• [Task description]: An exact, line-by-line copy is needed, beginning at the line with "Kontaktuppgifter finns på" and ending at the last line of the listing below.

□ □ □ □ □ □ □

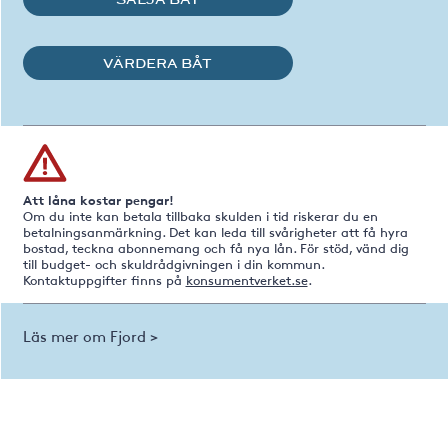
VÄRDERA BÅT
Att låna kostar pengar!
Om du inte kan betala tillbaka skulden i tid riskerar du en
betalningsanmärkning. Det kan leda till svårigheter att få hyra
bostad, teckna abonnemang och få nya lån. För stöd, vänd dig
till budget- och skuldrådgivningen i din kommun.
Kontaktuppgifter finns på
konsumentverket.se
.
Läs mer om Fjord >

□ □ □ □ □ □ □

• [Exercise answer]:
Kontaktuppgifter finns på
konsumentverket.se
.
Läs mer om Fjord >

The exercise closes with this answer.